Zolbetuximab, a first-in-class investigational monoclonal antibody designed to target the CLDN18, is being developed for the first-line treatment of patients with gastric or gastroesophageal junction cancer that is CLDN18.2-positive HER2-negative. Astellas, the developer of Zolbetuximab, announced in July 2023 that the FDA had approved their biologics license application (BLA) for Zolbetuximab, also granting it a priority review. If approved, Zolbetuximab will become the first CLDN18.2-targetd drug to become available in the US for these patients. In addition, Astellas has also filed applications for Zolbetuximab approval in Japan, Europe and China. The drug is being evaluated in multiple late-phase clinical trials in gastric and gastroesophageal junction adenocarcinoma and pancreatic adenocarcinoma.
Apart from antibodies like Zolbetuximab, chimeric antigen receptor T-cell (CAR-T) therapies targeting CLDN18.2 are also under development. These cell-based therapies represent a cutting-edge approach to combating cancers that express CLDN18.2 CAR-T therapy involves the genetic modification of donor or patient-derived T cells to recognize and attack cancer cells, and when applied to CLDN18.2-expressing cancers, the therapy holds great promise. For instance, the Affiliated Hospital of Qingdao University is conducting a clinical trial with 9 participants to assess the safety and tolerability of iPD-1-Claudin18.2-CAR-T therapy, XKDCT086, in recurrent or refractory gastric cancer expressing Claudin18.2. This novel approach not only highlights the adaptability of Claudin18.2 as a therapeutic target but also underscores the evolving nature of precision medicine in the treatment of cancer.
CLDN18.2-targeted therapies have also aided the growth of personalized therapies in cancer treatment. Treatments customized to the patient's CLDN18.2 levels could improve treatment outcomes significantly. In addition, therapies that target CLDN18 or CLDN18.2 can potentially be used in combination with current therapies to boost their efficacy. For instance, pairing CLDN18-targeted therapies with immunotherapies represents a powerful cancer treatment strategy that requires further investigation.

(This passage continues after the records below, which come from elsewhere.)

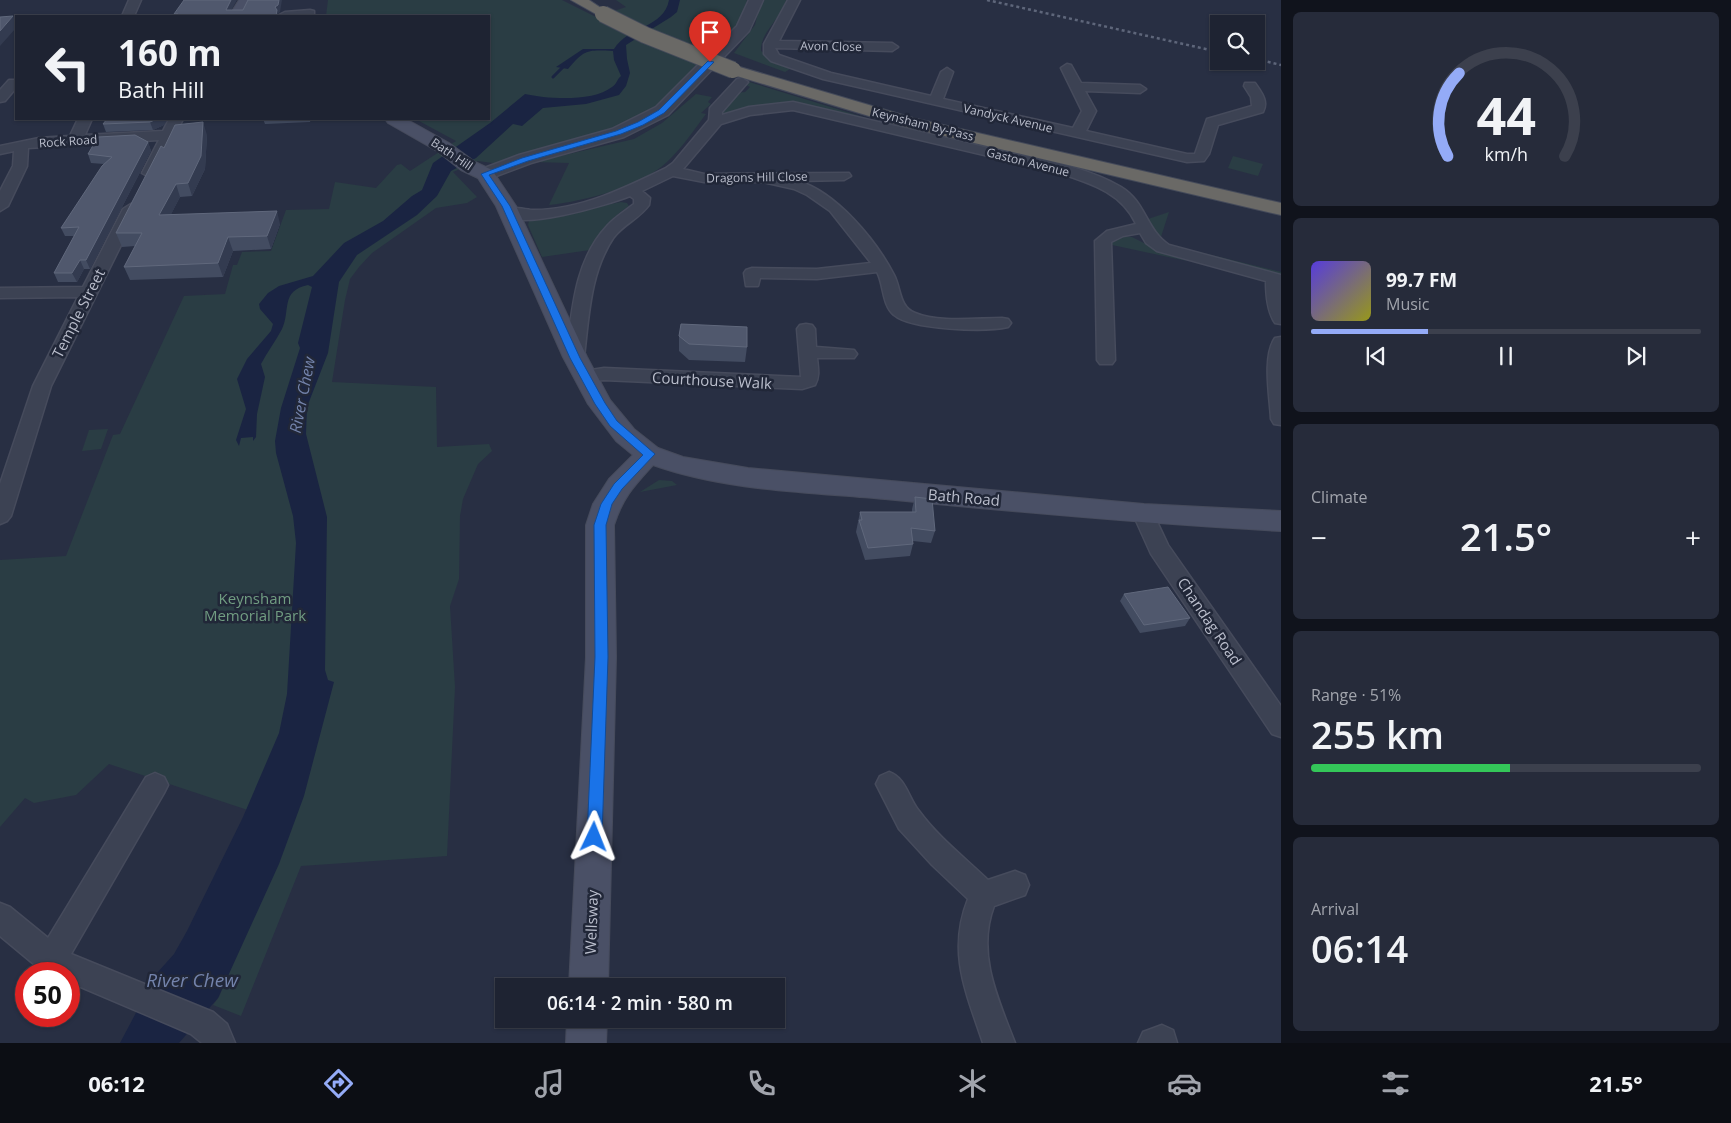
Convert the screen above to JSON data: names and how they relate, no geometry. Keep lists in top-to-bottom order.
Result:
{
  "streets": {
    "highway": ["Keynsham By-Pass"],
    "main road": ["Bath Hill", "Bath Road", "Wellsway"],
    "street": [
      "Avon Close",
      "Vandyck Avenue",
      "Rock Road",
      "Gaston Avenue",
      "Dragons Hill Close",
      "Temple Street",
      "Courthouse Walk",
      "Chandag Road"
    ]
  },
  "crossings": [
    ["Avon Close", "Vandyck Avenue"],
    ["Rock Road", "Temple Street"],
    ["Bath Hill", "Courthouse Walk"],
    ["Bath Hill", "Bath Road"],
    ["Bath Hill", "Wellsway"],
    ["Bath Road", "Chandag Road"],
    ["Bath Road", "Wellsway"]
  ],
  "water": ["River Chew"],
  "parks": ["Keynsham Memorial Park"],
  "page": {
    "turn": ["160 m", "Bath Hill"],
    "song": ["99.7 FM", "Music"],
    "tile": [
      "Climate",
      ["Range · 51%", "255 km"],
      ["Arrival", "06:14"]
    ],
    "heat": ["−", "21.5°", "+"],
    "limit": "50",
    "trip": "06:14 · 2 min · 580 m",
    "tabs": ["06:12", "21.5°"],
    "gauge": ["44", "km/h"]
  }
}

Pharmaceutical companies are heavily spending on CLDN18 research, realizing its market upheaval potential. CLDN18-focussed ventures may be appealing to investors looking for prospects in the pharmaceutical sector. Small pharmaceutical companies working on CLDN18-targeting therapies are also becoming more visible in the pharmaceutical market. KYM Biosciences, for example, announced a global license agreement with global pharma giant AstraZeneca in February 2023 for its CLDN18.2 targeting antibody-drug conjugate CMG901, the first of its kind. AstraZeneca will be responsible for the global research, development, manufacturing and commercialization of CMG901. According to the agreement, AstraZeneca will pay KYM an upfront payment of US$ 63 million upon closing of the transaction, as well as another US$ 1.1 billion on further research and sales-related milestones.

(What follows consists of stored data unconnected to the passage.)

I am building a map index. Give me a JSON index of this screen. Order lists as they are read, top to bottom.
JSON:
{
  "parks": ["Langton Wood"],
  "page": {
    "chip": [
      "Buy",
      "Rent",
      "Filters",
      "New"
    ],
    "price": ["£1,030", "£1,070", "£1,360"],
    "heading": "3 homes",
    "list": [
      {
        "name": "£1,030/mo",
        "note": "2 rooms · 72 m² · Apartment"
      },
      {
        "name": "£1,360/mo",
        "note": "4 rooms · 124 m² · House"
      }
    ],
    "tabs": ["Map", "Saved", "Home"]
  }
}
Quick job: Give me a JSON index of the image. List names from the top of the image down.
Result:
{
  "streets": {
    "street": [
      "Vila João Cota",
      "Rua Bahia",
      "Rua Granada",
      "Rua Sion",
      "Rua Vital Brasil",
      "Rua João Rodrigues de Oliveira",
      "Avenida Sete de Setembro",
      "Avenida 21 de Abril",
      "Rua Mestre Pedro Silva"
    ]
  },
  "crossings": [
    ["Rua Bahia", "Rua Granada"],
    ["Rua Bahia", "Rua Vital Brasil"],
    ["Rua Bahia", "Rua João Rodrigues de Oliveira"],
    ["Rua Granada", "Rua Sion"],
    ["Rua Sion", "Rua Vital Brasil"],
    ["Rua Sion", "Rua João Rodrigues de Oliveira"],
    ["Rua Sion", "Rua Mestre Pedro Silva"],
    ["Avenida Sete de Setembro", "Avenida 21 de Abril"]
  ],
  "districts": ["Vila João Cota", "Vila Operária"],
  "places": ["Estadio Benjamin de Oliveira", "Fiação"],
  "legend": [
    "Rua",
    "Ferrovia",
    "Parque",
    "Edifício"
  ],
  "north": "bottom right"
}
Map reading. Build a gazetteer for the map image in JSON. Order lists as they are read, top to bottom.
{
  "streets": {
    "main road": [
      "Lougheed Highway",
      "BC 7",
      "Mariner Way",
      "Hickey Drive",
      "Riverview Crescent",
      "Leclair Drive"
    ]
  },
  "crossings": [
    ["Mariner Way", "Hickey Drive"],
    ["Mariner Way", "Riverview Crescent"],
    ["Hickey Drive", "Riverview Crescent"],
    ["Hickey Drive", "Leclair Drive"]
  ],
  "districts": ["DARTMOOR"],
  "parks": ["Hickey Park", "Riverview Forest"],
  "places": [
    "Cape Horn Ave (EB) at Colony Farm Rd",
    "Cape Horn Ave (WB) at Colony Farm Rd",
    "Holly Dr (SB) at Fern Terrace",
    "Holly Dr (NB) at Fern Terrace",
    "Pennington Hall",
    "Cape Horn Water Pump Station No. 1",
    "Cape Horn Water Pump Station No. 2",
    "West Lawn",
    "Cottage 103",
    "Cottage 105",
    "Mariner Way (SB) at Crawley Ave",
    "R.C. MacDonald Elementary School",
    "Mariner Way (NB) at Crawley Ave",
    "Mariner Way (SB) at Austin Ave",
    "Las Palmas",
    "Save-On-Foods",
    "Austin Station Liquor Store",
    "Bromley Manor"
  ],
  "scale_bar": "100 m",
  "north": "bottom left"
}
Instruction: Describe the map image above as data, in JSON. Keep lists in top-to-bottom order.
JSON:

Therefore, CLDN18 and its variant CLDN18.2 are a ray of hope in the pharmaceutical industry, especially cancer therapy. Its prevalence in numerous cancers as well as encouraging outcomes from research investigations and clinical trials have continuously highlighted its importance. CLDN18 has a fascinating potential as a therapeutic target and could potentially alter the way we approach cancer therapy.